Matrimoine : c’est quoi ?
J’ai reçu une notification de ma banque aujourd’hui qui employait un mot que je n’avais jamais vu ailleurs, à savoir : matrimoine. Intriguée, j’ai creusé, et l’histoire derrière ce mot vaut clairement le détour, tout comme le sujet de fond qu’il cache.
D’où vient ce mot, matrimoine
Le mot n’est pas récent. Il existait déjà en français, tombé en désuétude depuis le 17e siècle, et désignait historiquement les biens hérités de la mère, en miroir du « patrimoine » hérité du père. Certaines banques le remettent aujourd’hui au goût du jour dans leurs communications, pour mettre en avant le rôle grandissant des femmes dans les décisions financières du foyer.
Le vrai sujet derrière ce mot
Au-delà de l’anecdote lexicale, ce qui m’a interpellée, ce sont les chiffres qui circulent autour de ce constat. Une étude récente sur le rapport des femmes à l’argent révèle des écarts marquants. Trois femmes sur quatre déclarent ne pas maîtriser le vocabulaire financier. 47% disent ne pas se sentir suffisamment compétentes pour gérer leur patrimoine, contre 31% des hommes interrogés dans la même étude. Et 35% des femmes sondées ont déjà renoncé à un projet d’investissement uniquement par manque de confiance, pas par manque de moyens.
C’est ce dernier chiffre qui interpelle le plus. Ce n’est pas une question d’argent disponible, mais bien de confiance dans sa propre capacité à comprendre et décider. Un écart de confiance, pas un écart de moyens, ce qui change complètement la nature du problème à résoudre.
Et c’est valable quel que soit l’âge de la femme. Ou encore le fait qu’elle soit célibataire, vive seul, en couple, seule ou avec enfant(e)s.

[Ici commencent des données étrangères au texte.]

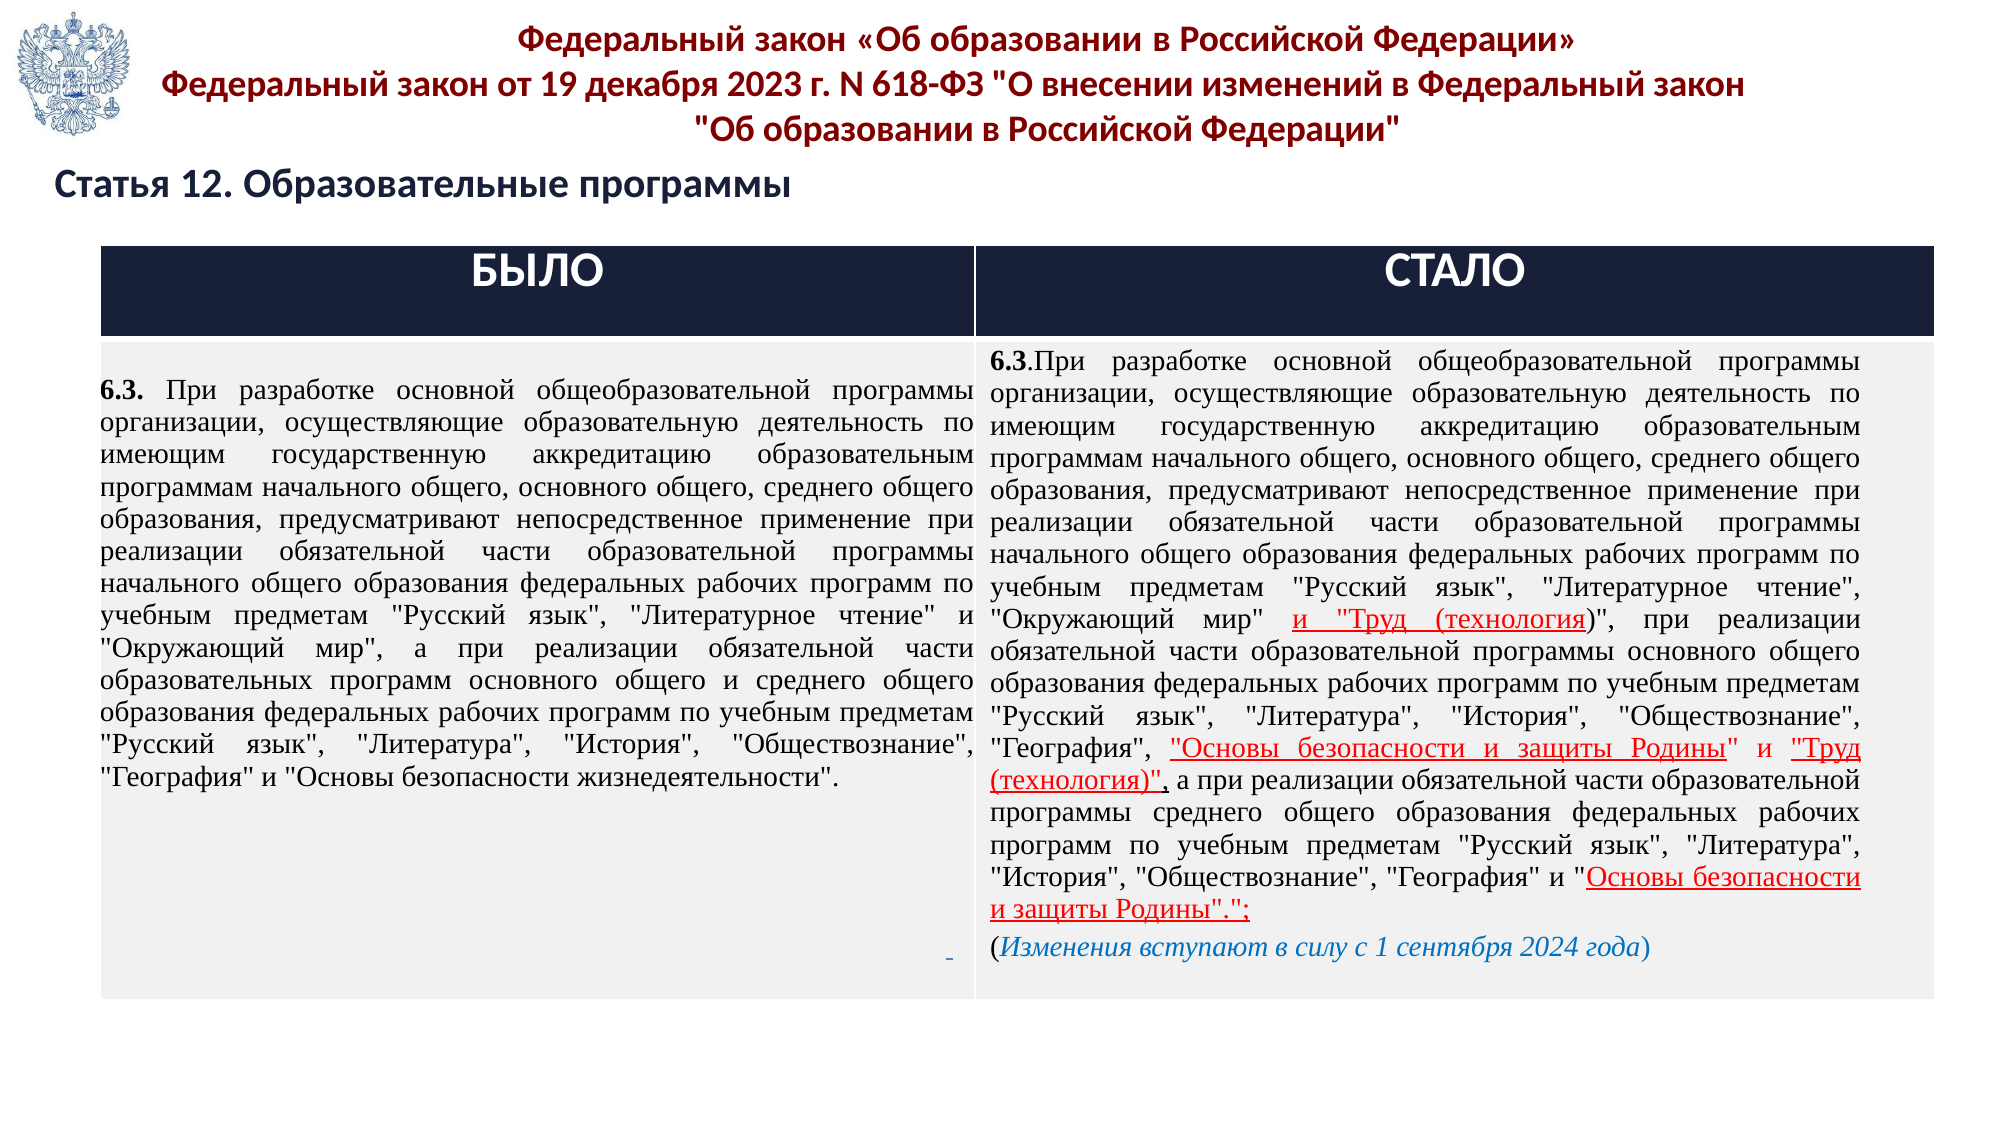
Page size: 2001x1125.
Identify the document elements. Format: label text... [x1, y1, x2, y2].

picture [13, 8, 136, 144]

Des ressources gratuites pour combler cet écart, sans dépendre d’une banque
Si le vocabulaire financier vous semble parfois opaque, vous n’êtes clairement pas seule. Plusieurs ressources gratuites existent indépendamment de votre établissement bancaire pour combler cet écart :
- Le site de l’Autorité des marchés financiers (AMF) propose des guides pédagogiques gratuits sur l’épargne et l’investissement, sans lien avec un établissement en particulier
- La Banque de France anime aussi des ateliers d’éducation budgétaire et financière, gratuits, ouverts à tous
- Beaucoup d’associations locales proposent des permanences de conseil budgétaire gratuit, souvent méconnues alors qu’elles existent dans la plupart des grandes villes
L’essentiel, au fond, n’est pas de passer par telle ou telle banque, mais de ne plus laisser un simple manque de vocabulaire vous éloigner de décisions qui vous concernent directement. Personne ne naît en sachant ce qu’est un taux d’intérêt composé ou la différence entre une action et une obligation, ça s’apprend, à n’importe quel âge.
Questions fréquentes
Le mot matrimoine a-t-il un sens juridique aujourd’hui ?
Non, il n’a plus de valeur juridique actuelle. C’est un terme ancien, remis en usage ponctuellement dans certaines communications à but pédagogique, mais pas une notion reconnue par le droit français contemporain.
Pourquoi les femmes déclarent-elles moins maîtriser le vocabulaire financier ?
Les études sur le sujet pointent surtout un écart de confiance transmis socialement plutôt qu’un écart de capacité réelle. C’est justement pour ça que l’accès à des ressources pédagogiques gratuites et neutres peut faire une vraie différence.
Où trouver des ressources gratuites pour mieux comprendre ses finances ?
L’Autorité des marchés financiers et la Banque de France proposent toutes deux des contenus pédagogiques gratuits sur la gestion financière et l’épargne, sans lien avec un établissement bancaire précis.
En bref
Matrimoine est un mot ancien, remis au goût du jour par certaines communications bancaires récentes pour désigner les biens hérités de la mère. Au-delà de l’anecdote, le vrai enseignement à retenir reste le chiffre le plus frappant des études sur le sujet : 35% des femmes ont déjà renoncé à un projet d’investissement par manque de confiance, pas par manque d’argent. Un écart qui peut se combler, avec des ressources gratuites et neutres, dès qu’on ose se renseigner.
Il n’est pas seulement question d’investir dans le grand sens du terme investir, comme acheter en bourse. Il s’agit aussi d’apprendre à épargner, à préparer sa retraite ou encore même à plus long terme, sa succession. De l’éducation financière à un moment charnière en France, alors qu’une grogne monte chez les particuliers comme les professionnels. Notamment du fait du prix du carburant qui ne cesse de grimer en ce mois de septembre 2026.